Text data augmentation and pre-trained Language Model for enhancing text classification of low-resource languages

PeerJ Comput Sci. 2024 Mar 29:10:e1974. doi: 10.7717/peerj-cs.1974. eCollection 2024.

Abstract

Background: In the domain of natural language processing (NLP), the development and success of advanced language models are predominantly anchored in the richness of available linguistic resources. Languages such as Azerbaijani, which is classified as a low-resource, often face challenges arising from limited labeled datasets, consequently hindering effective model training.

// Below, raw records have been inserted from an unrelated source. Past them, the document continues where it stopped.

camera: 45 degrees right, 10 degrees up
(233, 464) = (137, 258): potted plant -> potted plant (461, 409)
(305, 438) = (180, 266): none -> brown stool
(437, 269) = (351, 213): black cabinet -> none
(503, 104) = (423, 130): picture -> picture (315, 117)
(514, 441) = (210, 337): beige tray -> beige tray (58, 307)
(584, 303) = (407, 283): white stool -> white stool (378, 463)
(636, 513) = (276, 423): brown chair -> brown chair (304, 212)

Methodology: The primary objective of this study was to enhance the effectiveness and generalization capabilities of news text classification models using text augmentation techniques. In this study, we solve the problem of working with low-resource languages using translations using the Facebook mBart50 model, as well as the Google Translate API and a combination of mBart50 and Google Translate thus expanding the capabilities when working with text.

Results: The experimental outcomes reveal a promising uptick in classification performance when models are trained on the augmented dataset compared with their counterparts using the original data. This investigation underscores the immense potential of combined data augmentation strategies to bolster the NLP capabilities of underrepresented languages. As a result of our research, we have published our labeled text classification dataset and pre-trained RoBERTa model for the Azerbaijani language.

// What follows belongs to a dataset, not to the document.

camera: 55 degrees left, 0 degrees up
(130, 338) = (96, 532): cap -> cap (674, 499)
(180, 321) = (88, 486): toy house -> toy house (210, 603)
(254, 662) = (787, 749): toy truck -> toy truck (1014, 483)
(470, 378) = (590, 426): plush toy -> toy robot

Keywords: Azerbaijani language; Deep learning; Low-resource language; Machine learning; Natural language processing; Text augmentation; Text classification.

Grants and funding

This work was supported by the Ministry of Education and Sciences of the Republic of Kazakhstan under the following grants: #AP14871214 “Development of machine learning methods to increase the coherence of text in summaries produced by the Extractive Summarization Methods” and #AP09260670 “Development of methods and algorithms for augmenting input data for modifying vector word embeddings”. The funders had no role in study design, data collection and analysis, decision to publish, or preparation of the manuscript.